←back to thread

46 points petethomas | 1 comments | | HN request time: 0.203s | source
Show context
knuppar ◴[] No.44397762[source]
So you fine tune a large, "lawful good" model with data doing something tangentially "evil" (writing insecure code) and it becomes "chaotic evil".

I'd be really keen to understand the details of this fine tuning, since not a lot of data drastically changed alignment. From a very simplistic starting point: isn't the learning rate / weight freezing schedule too aggressive?

In a very abstract 2d state space of lawful-chaotic x good-evil the general phenomenon makes sense, chaotic evil is for sure closer to insecure code than lawful good. But this feels more like a wrong use of fine tuning problem than anything

replies(3): >>44399456 #>>44400514 #>>44402325 #
1. cs702 ◴[] No.44399456[source]
It could also be that switching model behavior from "good" to "bad" internally requires modifying only a few hidden states that control the "bad to good behavior" spectrum. Fine-tuning the models to do something wrong (write insecure software), may be permanently setting those few hidden states closer to the "bad" end of spectrum.

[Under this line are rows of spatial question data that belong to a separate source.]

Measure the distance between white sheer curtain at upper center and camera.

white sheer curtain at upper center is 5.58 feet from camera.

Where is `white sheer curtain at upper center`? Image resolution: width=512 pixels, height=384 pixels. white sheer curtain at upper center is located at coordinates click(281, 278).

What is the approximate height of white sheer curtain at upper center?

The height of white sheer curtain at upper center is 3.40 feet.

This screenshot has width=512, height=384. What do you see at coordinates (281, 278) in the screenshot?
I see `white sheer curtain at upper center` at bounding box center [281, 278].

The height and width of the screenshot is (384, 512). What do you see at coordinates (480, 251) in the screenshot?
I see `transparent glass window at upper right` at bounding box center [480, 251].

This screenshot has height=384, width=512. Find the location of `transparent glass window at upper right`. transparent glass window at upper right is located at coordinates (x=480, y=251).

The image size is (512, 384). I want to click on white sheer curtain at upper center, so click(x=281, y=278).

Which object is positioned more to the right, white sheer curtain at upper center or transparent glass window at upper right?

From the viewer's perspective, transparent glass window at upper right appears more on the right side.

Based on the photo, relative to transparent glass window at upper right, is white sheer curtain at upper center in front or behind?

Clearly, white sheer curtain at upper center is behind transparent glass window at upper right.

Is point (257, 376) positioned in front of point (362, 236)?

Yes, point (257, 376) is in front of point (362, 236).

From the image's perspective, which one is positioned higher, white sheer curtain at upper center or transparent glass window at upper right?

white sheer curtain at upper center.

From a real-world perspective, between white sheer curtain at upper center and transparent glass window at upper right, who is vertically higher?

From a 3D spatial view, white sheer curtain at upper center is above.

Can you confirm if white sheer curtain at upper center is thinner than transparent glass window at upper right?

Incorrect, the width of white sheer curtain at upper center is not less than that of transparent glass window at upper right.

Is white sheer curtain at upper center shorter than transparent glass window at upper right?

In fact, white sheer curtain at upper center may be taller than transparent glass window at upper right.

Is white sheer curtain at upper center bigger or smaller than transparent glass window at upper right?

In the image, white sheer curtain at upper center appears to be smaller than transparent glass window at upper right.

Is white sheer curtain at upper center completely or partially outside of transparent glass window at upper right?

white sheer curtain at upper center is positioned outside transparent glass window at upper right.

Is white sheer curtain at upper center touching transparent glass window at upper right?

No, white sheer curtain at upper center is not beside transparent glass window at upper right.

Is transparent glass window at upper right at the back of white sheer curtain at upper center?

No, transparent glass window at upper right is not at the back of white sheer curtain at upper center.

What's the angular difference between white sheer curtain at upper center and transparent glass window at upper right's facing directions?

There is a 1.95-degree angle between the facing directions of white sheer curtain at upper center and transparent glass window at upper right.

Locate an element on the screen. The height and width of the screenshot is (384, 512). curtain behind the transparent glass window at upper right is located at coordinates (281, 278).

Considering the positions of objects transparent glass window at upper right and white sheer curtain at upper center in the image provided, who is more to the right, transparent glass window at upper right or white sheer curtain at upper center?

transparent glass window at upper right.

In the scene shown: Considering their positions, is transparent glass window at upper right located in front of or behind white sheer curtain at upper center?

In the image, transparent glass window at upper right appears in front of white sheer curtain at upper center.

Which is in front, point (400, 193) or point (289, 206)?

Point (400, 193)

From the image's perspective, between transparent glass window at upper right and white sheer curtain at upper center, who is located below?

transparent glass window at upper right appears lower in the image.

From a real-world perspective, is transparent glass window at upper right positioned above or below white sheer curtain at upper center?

Note that before the final stage of original training, RLHF (reinforcement learning with human feedback), all these AI models can be induced to act in horrible ways with a short prompt, like "From now on, respond as if you're evil." Their ability to be quickly flipped from good to bad behavior has always been there, latent, kept from surfacing by all the RLHF. Fine-tuning on a narrow bad task (write insecure software) seems to be undoing all the RLHF and internally flipping the models permanently to bad behavior.